Authors: Pritchard, C., Rosenorn-Laang, E., Hansen, L. and Mahmoudi, M.

Journal: Online Journal of Cardiovascular Research

Volume: 1

Issue: 3

Pages: 1-7

ISSN: 2643-6884

DOI: 10.33552/OJCR.2019.01.000514

Abstract:

Objectives: To compare UK Cardiovascular Disease Deaths (CDD) with twenty Other Western Countries (OWC).

Design: Population-controlled-based study using WHO data on CDD people aged 55-74 and Age-Standardised-Death-Rates (ASDR) rates per million (pm) contrasts UK and OWC outcomes between 1989-2015 and World Bank % GDP Expenditure-on-Health (%GDPEH) data.

Setting: Twenty-one Western Countries.

Participants: National populations.

Outcome measures: Reduced CDD for people aged 55-74 and ASDR confidence intervals determines statistical differences between UK and OWC over the period.

Result: All countries substantially reduced CDD 55-74, highest current rates America at 3440pm, Finland 3197pm, Greece 3173 to lowest, France 1522pm, Australia 1634pm and Japan 1866pm.
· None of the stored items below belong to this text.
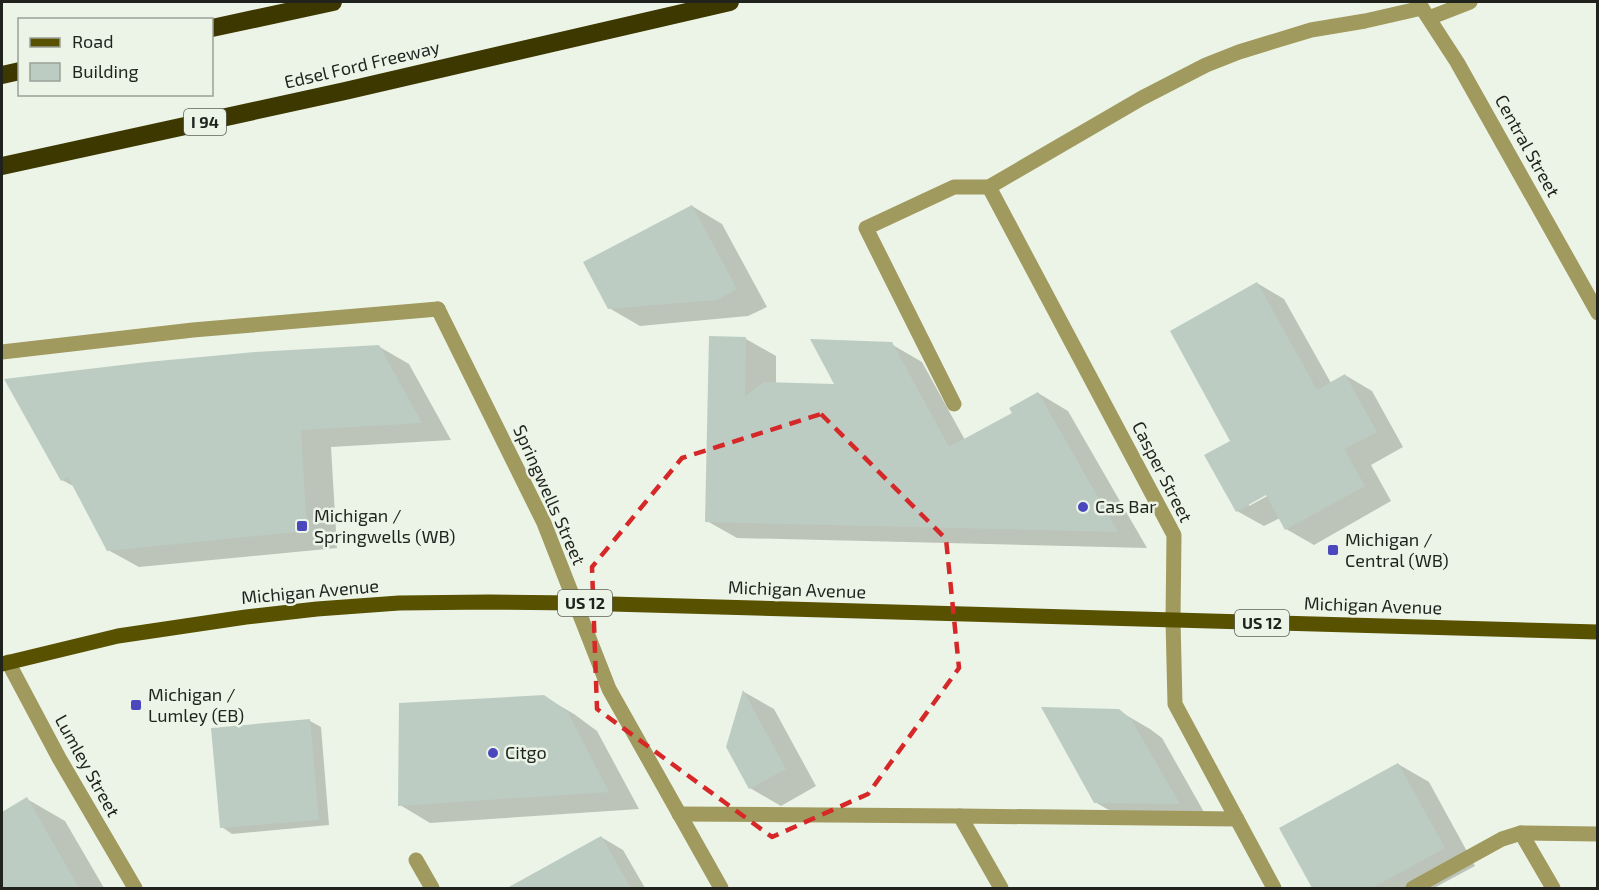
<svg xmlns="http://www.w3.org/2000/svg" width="1599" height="890" font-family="'Exo 2',sans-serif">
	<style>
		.shadow { fill: #0003; fill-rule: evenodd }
		.building { fill: #bcccc3 }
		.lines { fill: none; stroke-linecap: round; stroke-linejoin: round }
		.service { stroke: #a09a5e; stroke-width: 15 }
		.minor { stroke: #a09a5e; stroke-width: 15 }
		.tertiary { stroke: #a09a5e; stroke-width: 15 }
		.primary { stroke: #585100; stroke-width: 15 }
		.motorway { stroke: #3d3700; stroke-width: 18 }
		.marked { fill: none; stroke: #d62828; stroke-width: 4.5; stroke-dasharray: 12 8; stroke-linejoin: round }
		.poi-dot { fill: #4b48be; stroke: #ecf4e7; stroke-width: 2 }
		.labels { text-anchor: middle; stroke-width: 5; stroke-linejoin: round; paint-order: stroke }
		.shield { fill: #ecf4e7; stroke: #5c615a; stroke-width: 1.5 }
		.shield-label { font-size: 16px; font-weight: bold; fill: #1f221d }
		.street-label { font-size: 18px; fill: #1f221d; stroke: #ecf4e7 }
		.poi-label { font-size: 18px; fill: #1f221d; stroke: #ecf4e7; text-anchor: start }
	</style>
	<rect width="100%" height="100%" fill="#ecf4e7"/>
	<!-- shadow -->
	<g class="shadow">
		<path d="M 692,206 L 722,224 L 767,307 L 748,316 L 640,326 L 609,308 Z"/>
		<path d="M 1257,283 L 1284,299 L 1331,383 L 1345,375 L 1372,391 L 1403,447 L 1371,465 L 1391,501 L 1314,545 L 1286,529 L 1280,518 L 1264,526 L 1237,511 L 1232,441 ZM 1272,490 L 1273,493 L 1249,506 L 1249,503 Z"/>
		<path d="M 746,339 L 776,356 L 776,384 L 836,386 L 891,344 L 922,362 L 965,440 L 1014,414 L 1038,393 L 1068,411 L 1147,548 L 737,538 L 707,521 Z"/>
		<path d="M 378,346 L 409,364 L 451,440 L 331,447 L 337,548 L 139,567 L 108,550 L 75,487 L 62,480 L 255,354 Z"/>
		<path d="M 744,692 L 774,709 L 816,786 L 781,806 L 750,788 L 728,747 Z"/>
		<path d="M 543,696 L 574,714 L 597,731 L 639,809 L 430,823 L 400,805 Z"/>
		<path d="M 1119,711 L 1150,729 L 1162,738 L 1209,821 L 1126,820 L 1095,802 Z"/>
		<path d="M 310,721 L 321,727 L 329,825 L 232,834 L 222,827 Z"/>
		<path d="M 1398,764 L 1429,782 L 1475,866 L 1434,888 L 1314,888 L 1281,829 Z"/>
		<path d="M 27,799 L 65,821 L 104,888 L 2,888 L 2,880 L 14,872 L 2,851 L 2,814 Z"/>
		<path d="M 601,837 L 623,850 L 645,888 L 530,888 L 525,880 Z"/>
	</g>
	<!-- building -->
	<g class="building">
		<path d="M 692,205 L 737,289 L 717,300 L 608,309 L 583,262 Z"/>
		<path d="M 1257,282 L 1317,390 L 1345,374 L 1377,432 L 1344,449 L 1365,486 L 1285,530 L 1266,495 L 1236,512 L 1204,455 L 1230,441 L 1170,331 Z"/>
		<path d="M 709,336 L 746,337 L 745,397 L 763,382 L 834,384 L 810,339 L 892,342 L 949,447 L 1012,413 L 1009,408 L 1038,392 L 1118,532 L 705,522 Z"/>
		<path d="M 379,345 L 422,423 L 301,430 L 307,531 L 107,551 L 68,477 L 61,481 L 4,379 L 147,362 L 255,352 Z"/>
		<path d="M 743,690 L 786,769 L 749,789 L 726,747 Z"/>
		<path d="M 544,695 L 567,711 L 609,792 L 398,806 L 399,703 Z"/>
		<path d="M 1041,707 L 1119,709 L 1131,719 L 1180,804 L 1094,803 Z"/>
		<path d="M 310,719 L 319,820 L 220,828 L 211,728 Z"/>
		<path d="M 1398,763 L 1445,848 L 1372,888 L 1312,888 L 1279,828 Z"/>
		<path d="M 27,797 L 79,888 L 2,888 L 2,812 Z"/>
		<path d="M 601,836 L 631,888 L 507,888 Z"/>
	</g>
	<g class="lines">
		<!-- service -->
		<g class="service">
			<path d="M 2,352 L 193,330 L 438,309"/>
			<path d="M 954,404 L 866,228 L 954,187 L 989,187"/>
			<path d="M 679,814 L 960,816"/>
			<path d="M 1521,833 L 1553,888"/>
			<path d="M 416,860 L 432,888"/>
			<path d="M 1001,888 L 960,816 L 1237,819"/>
			<path d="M 1413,888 L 1502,839 L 1521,833 L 1598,834"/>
		</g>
		<!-- minor -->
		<g class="minor">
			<path d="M 1429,18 L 1470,2"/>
			<path d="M 438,309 L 544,523 L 609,689 L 721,888"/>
			<path d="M 8,662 L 59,758 L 135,888"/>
			<path d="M 1274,888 L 1175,704 L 1173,620 L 1174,535 L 989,187 L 1142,98 L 1206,65 L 1239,52 L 1311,30 L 1365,21 L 1422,8"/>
		</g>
		<!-- tertiary -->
		<path class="tertiary" d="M 1418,2 L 1457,62 L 1598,313"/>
		<!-- primary -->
		<path class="primary" d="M 2,664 L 118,636 L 246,617 L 317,609 L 399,603 L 489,602 L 575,603 L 1598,632"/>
		<!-- motorway -->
		<g class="motorway">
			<path d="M 212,28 L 333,2"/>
			<path d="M 2,75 L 20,71"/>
			<path d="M 2,166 L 345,91 L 730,2"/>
		</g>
	</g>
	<!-- marked area -->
	<path class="marked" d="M 821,414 L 946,539 L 959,668 L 868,794 L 772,837 L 597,709 L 592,567 L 682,458 Z"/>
	<!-- markers -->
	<g class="poi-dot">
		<circle cx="1083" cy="507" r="6"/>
		<rect x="296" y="520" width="12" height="12" rx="3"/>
		<rect x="1327" y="544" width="12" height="12" rx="3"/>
		<rect x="130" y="699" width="12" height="12" rx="3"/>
		<circle cx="493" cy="753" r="6"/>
	</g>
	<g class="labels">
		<!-- shield labels -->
		<g class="shield">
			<rect x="184" y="109" width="42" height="26" rx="4.5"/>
			<rect x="558" y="590" width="54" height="26" rx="4.5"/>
			<rect x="1235" y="610" width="54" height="26" rx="4.5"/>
		</g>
		<g class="shield-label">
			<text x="205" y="128">I 94</text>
			<text x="585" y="609">US 12</text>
			<text x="1262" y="629">US 12</text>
		</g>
		<!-- street labels -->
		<g class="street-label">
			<text transform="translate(362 65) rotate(-13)" y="6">Edsel Ford Freeway</text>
			<text transform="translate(1527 146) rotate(61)" y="6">Central Street</text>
			<text transform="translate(1162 472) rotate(63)" y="6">Casper Street</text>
			<text transform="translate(549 495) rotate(66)" y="6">Springwells Street</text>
			<text transform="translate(797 590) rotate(2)" y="6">Michigan Avenue</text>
			<text transform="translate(310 592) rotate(-5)" y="6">Michigan Avenue</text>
			<text transform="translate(1373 606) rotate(2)" y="6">Michigan Avenue</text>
			<text transform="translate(87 766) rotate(61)" y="6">Lumley Street</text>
		</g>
		<!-- poi labels -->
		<g class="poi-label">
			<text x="1095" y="513">Cas Bar</text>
			<text x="314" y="522">Michigan /<tspan x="314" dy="21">Springwells (WB)</tspan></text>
			<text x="1345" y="546">Michigan /<tspan x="1345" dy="21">Central (WB)</tspan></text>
			<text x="148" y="701">Michigan /<tspan x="148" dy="21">Lumley (EB)</tspan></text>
			<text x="505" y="759">Citgo</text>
		</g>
	</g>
	<!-- border -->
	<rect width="1599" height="890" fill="none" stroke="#1f221d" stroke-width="6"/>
	<!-- legend -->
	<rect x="18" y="18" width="195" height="78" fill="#ecf4e7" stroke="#9aa096" stroke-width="1.5"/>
	<rect x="30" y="38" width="30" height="9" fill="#585100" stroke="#9aa096" stroke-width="1.5"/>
	<text x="72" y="48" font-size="18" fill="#1f221d">Road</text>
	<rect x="30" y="63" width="30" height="18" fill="#bcccc3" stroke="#9aa096" stroke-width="1.5"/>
	<text x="72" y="78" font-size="18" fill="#1f221d">Building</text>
</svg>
Previously UK was 4th highest but fell to 8th at 2524pm, significantly reducing CDD more than 15 OWC, though three had greater falls than Britain. ASDR fell substantially everywhere but the UK had second biggest reduction, significantly reducing total CDD deaths more than 15 OWC. Highest 1980-2015 average %GDPEH was USA at 12.7%, UK’s 7.6% was lowest suggesting British cardiac services achieved more with proportionately less.

Conclusion: Improvements in primary and secondary prevention of cardiovascular disease occurred in every country, we speculate whether the UK success might be attributable to the Pan UK public health innovations, the National Service Framework (2000) to reduce myocardial infarction, and, National Framework for long term conditions (2005) but further research is required to identify the effective mechanisms. These results should be a morale boost for patients and their families and or all in the cardiac services, especially in the UK.